Vorstoß: Tempo 80 auf Landstraßen

267 Menschen starben im Vorjahr auf Landstraßen, Tempo 80 hätte bis zu 50 Leben retten können.
Nur in Österreich und Deutschland darf im Freiland noch mit 100 km/h gefahren werden.

Es ist das letzte große "heiße Eisen" der Verkehrssicherheit. Die österreichische Politik fürchtet sich vor diesem Thema so sehr, dass es bereits zwei Mal aus den Entwürfen des nationalen Verkehrssicherheitsprogrammes wieder herausgestrichen wurde. Dabei sind Landstraßen Todesfallen: 267 der 411 Verkehrsopfer des vergangenen Jahres verloren ihr Leben auf dieser Straßenart, ergab eine aktuelle Sonderauswertung der Statistik Austria für den KURIER. Zum Vergleich: Auf den Autobahnen ließen "nur" 32 Menschen ihr Leben.

Hauptursache für die vielen Toten auf den Landstraßen ist nicht angepasste Geschwindigkeit (64-mal). Insgesamt 18.000 Unfälle mit Verletzten gibt es hier pro Jahr. Mit Tempo 100 darf allerdings nur mehr in Österreich und Deutschland gefahren werden. Wobei bei unserem nördlichen Nachbarn zumindest die SPD für eine Senkung des Limits eintritt, ist es hierzulande still. "Das Tempolimit ist Ländersache und das bleibt auch so", heißt es im Büro von Verkehrsminister Alois Stöger.

Am Donnerstag diskutieren zahlreiche Experten in Wien über eine Senkung des Tempolimits. Basis ist ein Vorschlag von Professor Wolfgang Berger vom Institut für Verkehrswesen an der BOKU. "Mit Tempo 80 gäbe es pro Jahr bis zu 50 Tote und 300 Schwerverletzte weniger", meint Berger.

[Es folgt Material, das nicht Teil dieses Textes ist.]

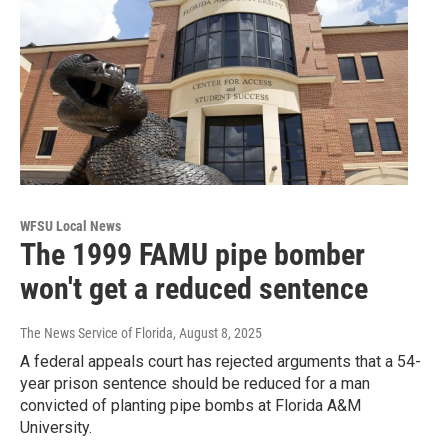
WFSU Local News
The 1999 FAMU pipe bomber
won't get a reduced sentence
The News Service of Florida
, August 8, 2025
A federal appeals court has rejected arguments that a 54-
year prison sentence should be reduced for a man
convicted of planting pipe bombs at Florida A&M
University.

"Die meisten Menschen stellen sich unter einer Landstraße eine gerade, zweispurige Strecke vor. Aber das ist die Ausnahme", sagt der Experte. "Dabei kostet eine Senkung des Limits fast nichts und bringt enorm hohe Effektivität". Sein Vorschlag: Die Landstraßen mit 80 km/h begrenzen und nur dort 100 km/h erlauben, wo es sicher ist.

Kaum Zeitverlust

"Tatsächlich würde es weit weniger Auswirkungen haben als man glaubt", erklärt Berger. "Bei Tempo 100 liegt die tatsächlich gefahrene Durchschnittsgeschwindigkeit bei 87 km/h, bei Tempo 80 sind es 79 km/h." Tatsächlich wäre es also eine Absenkung um gerade einmal acht Stundenkilometer, die aber enorm viel Auswirkungen auf die Unfallschwere und Bremswege habe.

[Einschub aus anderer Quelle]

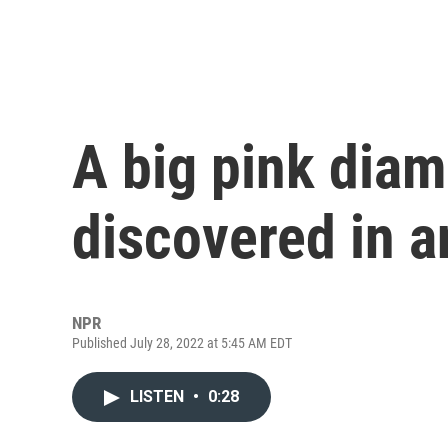
A big pink dia
discovered in 
NPR
Published July 28, 2022 at 5:45 AM EDT
LISTEN
•
0:28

Seine Gegner sind die Automobilclubs. "Dafür gibt es keine Akzeptanz, die Leute halten sich nicht an Limits, die sie nicht verstehen", sagt ÖAMTC-Verkehrsexperte Martin Hoffer. Wichtige wäre es, kritische Stellen zu entschärfen und herunterzulimitieren. Das sieht auch ARBÖ-Chef Gerald Kuming so: "Die Länder sind gefragt, die Unfallhäufungspunkte herauszufinden und bekanntzugeben. Dort sind wir nicht gegen Tempo 80. Aber generell ist in der Straßenverkehrsordnung geregelt, dass man eine angepasste Geschwindigkeit fahren muss. Die ist ohnehin nicht überall gleich 100 km/h."

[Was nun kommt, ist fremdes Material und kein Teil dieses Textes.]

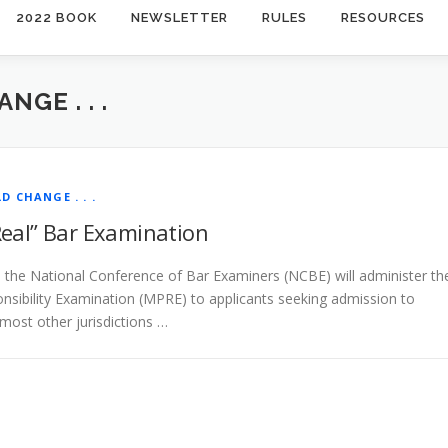
2022 BOOK
NEWSLETTER
RULES
RESOURCES
NGE . . .
LD CHANGE . . .
Real” Bar Examination
the National Conference of Bar Examiners (NCBE) will administer th
onsibility Examination (MPRE) to applicants seeking admission to
 most other jurisdictions …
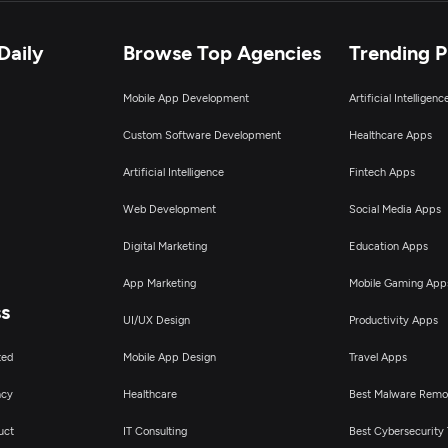
loud Consulting & SI
Daily
Browse Top Agencies
Trending 
Mobile App Development
Artificial Intelligen
T Staff Augmentation
Custom Software Development
Healthcare Apps
igital Marketing
Artificial Intelligence
Fintech Apps
Web Development
Social Media Apps
Digital Marketing
Education Apps
App Marketing
Mobile Gaming App
ss
UI/UX Design
Productivity Apps
ted
Mobile App Design
Travel Apps
ncy
Healthcare
Best Malware Remo
uct
IT Consulting
Best Cybersecurity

Tatsächlich haben die einzelnen Bundesländer weit mehr Handhabe bei den Geschwindigkeitsbegrenzungen als man annehmen mag. Mit dem StVO-Paragraf 43 kann die erlaubte Höchstgeschwindigkeit jederzeit erhöht werden. Dies nutzte seinerzeit etwa Verkehrsminister Hubert Gorbach für sein umstrittenes Tempo-160-Projekt. Die meisten Autobahnen sind für Geschwindigkeiten zwischen 180 und 200 km/h trassiert, sagt Hoffer. Auch dort gebe es sehr viel Spielraum.

Auf diesen Paragrafen beruft sich auch Bergers Vorschlag. So könne jederzeit an bestimmten Stellen die Geschwindigkeit nach oben gesetzt werden. "Bei langen Fahrten nutzt man ohnehin die Autobahn, Fahrten auf Landstraßen sind kürzer", betont Berger. Er will die Diskussion bewusst von einem niedrigeren Tempolimit auf Autobahnen trennen. Das habe den 80er bisher verhindert, weil viele gegen den 100er auf Autobahnen seien.